TASK GOAL:
A faithful copy of the listing below is needed, with its pictures left out.

DATASET RECORDS:
▬▬▬▬▬▬▬▬▬▬

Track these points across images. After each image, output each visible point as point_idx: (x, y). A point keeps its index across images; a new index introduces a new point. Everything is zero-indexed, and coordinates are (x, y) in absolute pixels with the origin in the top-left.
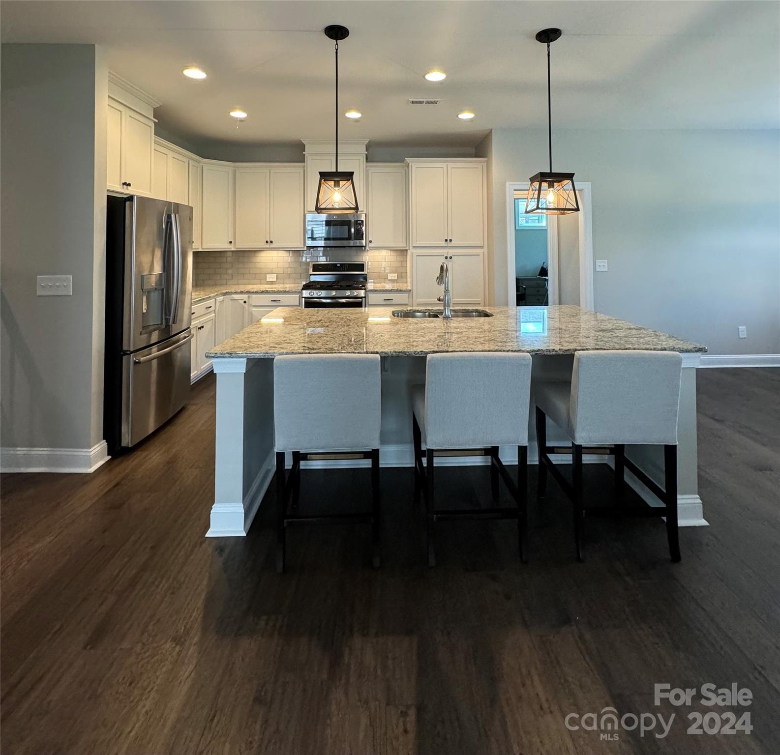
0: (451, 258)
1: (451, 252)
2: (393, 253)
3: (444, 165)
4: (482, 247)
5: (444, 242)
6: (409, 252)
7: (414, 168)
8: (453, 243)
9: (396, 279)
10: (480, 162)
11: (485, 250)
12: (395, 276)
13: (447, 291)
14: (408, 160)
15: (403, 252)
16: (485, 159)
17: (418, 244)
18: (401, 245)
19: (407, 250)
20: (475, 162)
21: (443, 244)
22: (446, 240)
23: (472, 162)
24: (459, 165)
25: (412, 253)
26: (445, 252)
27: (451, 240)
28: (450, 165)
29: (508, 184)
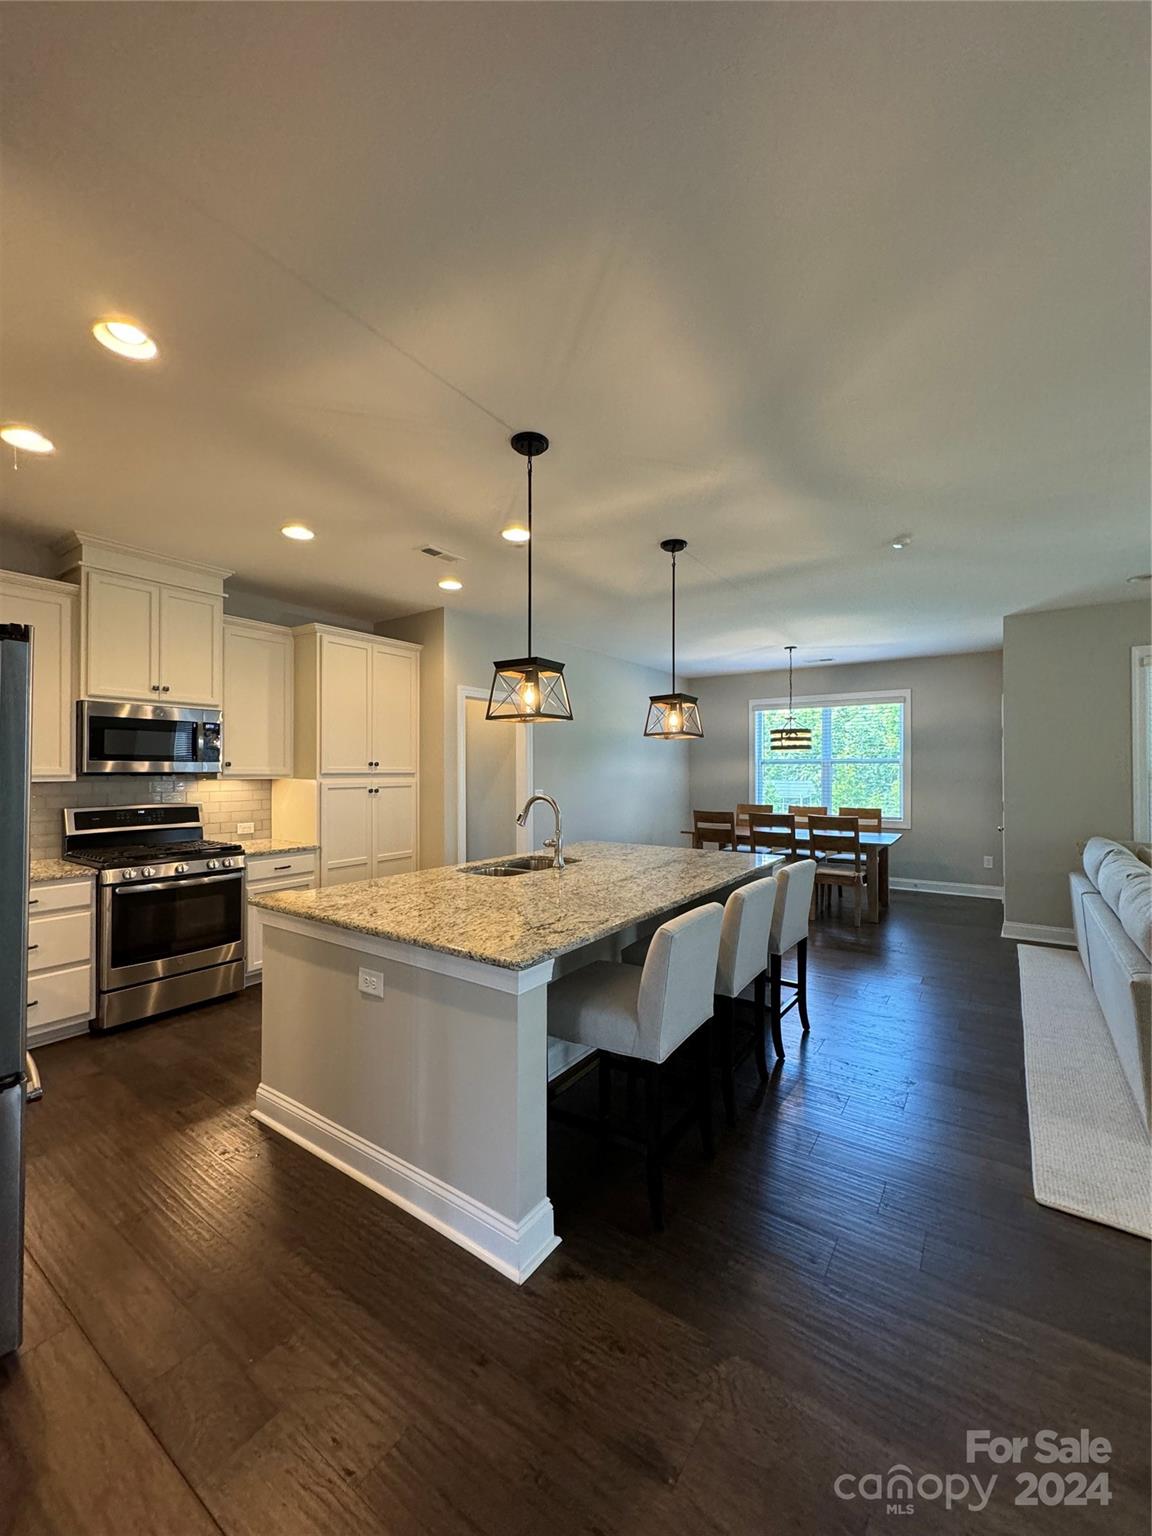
0: (377, 791)
1: (377, 782)
2: (246, 786)
3: (368, 646)
4: (414, 775)
5: (367, 767)
7: (325, 643)
8: (380, 769)
9: (252, 831)
10: (411, 650)
12: (250, 828)
14: (317, 626)
15: (263, 785)
16: (419, 647)
17: (331, 769)
20: (407, 649)
21: (366, 769)
22: (371, 764)
23: (396, 647)
24: (387, 649)
25: (320, 786)
26: (368, 782)
27: (377, 765)
28: (376, 647)
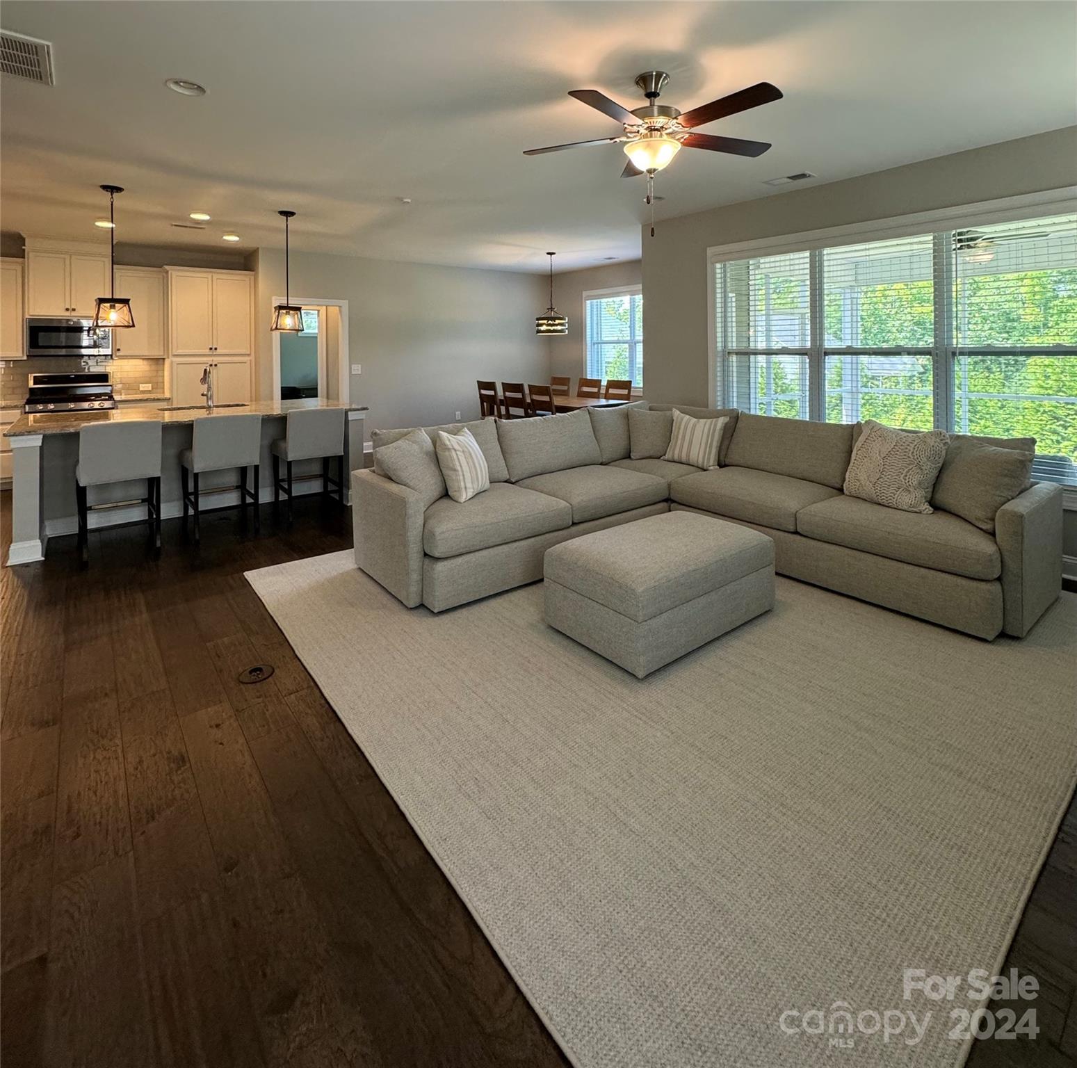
0: (216, 365)
1: (216, 360)
2: (144, 362)
3: (209, 276)
4: (249, 355)
5: (208, 350)
6: (167, 362)
7: (174, 276)
8: (219, 351)
9: (150, 389)
10: (247, 275)
11: (252, 357)
12: (148, 387)
13: (209, 389)
14: (167, 267)
15: (158, 361)
16: (252, 273)
17: (180, 352)
18: (158, 353)
19: (164, 359)
20: (242, 275)
22: (211, 349)
24: (225, 276)
25: (172, 362)
26: (209, 360)
27: (216, 349)
28: (215, 276)
29: (273, 298)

▬▬▬▬▬▬▬▬▬▬

RESULT OF THE TASK:
Track these points across images. After each image, output each visible point as point_idx: (x, y). A point keeps its index across images; a new index introduces a new point. Everything is zero-indexed, and coordinates are (x, y) in absolute pixels with the origin in the top-left.
0: (451, 258)
1: (451, 252)
2: (393, 253)
3: (444, 165)
4: (482, 247)
5: (444, 242)
6: (409, 252)
7: (414, 168)
8: (453, 243)
9: (396, 279)
10: (480, 162)
11: (485, 250)
12: (395, 276)
13: (447, 291)
14: (408, 160)
15: (403, 252)
16: (485, 159)
17: (418, 244)
18: (401, 245)
19: (407, 250)
20: (475, 162)
21: (443, 244)
22: (446, 240)
23: (472, 162)
24: (459, 165)
25: (412, 253)
26: (445, 252)
27: (451, 240)
28: (450, 165)
29: (508, 184)
0: (377, 791)
1: (377, 782)
2: (246, 786)
3: (368, 646)
4: (414, 775)
5: (367, 767)
7: (325, 643)
8: (380, 769)
9: (252, 831)
10: (411, 650)
12: (250, 828)
14: (317, 626)
15: (263, 785)
16: (419, 647)
17: (331, 769)
20: (407, 649)
21: (366, 769)
22: (371, 764)
23: (396, 647)
24: (387, 649)
25: (320, 786)
26: (368, 782)
27: (377, 765)
28: (376, 647)
0: (216, 365)
1: (216, 360)
2: (144, 362)
3: (209, 276)
4: (249, 355)
5: (208, 350)
6: (167, 362)
7: (174, 276)
8: (219, 351)
9: (150, 389)
10: (247, 275)
11: (252, 357)
12: (148, 387)
13: (209, 389)
14: (167, 267)
15: (158, 361)
16: (252, 273)
17: (180, 352)
18: (158, 353)
19: (164, 359)
20: (242, 275)
22: (211, 349)
24: (225, 276)
25: (172, 362)
26: (209, 360)
27: (216, 349)
28: (215, 276)
29: (273, 298)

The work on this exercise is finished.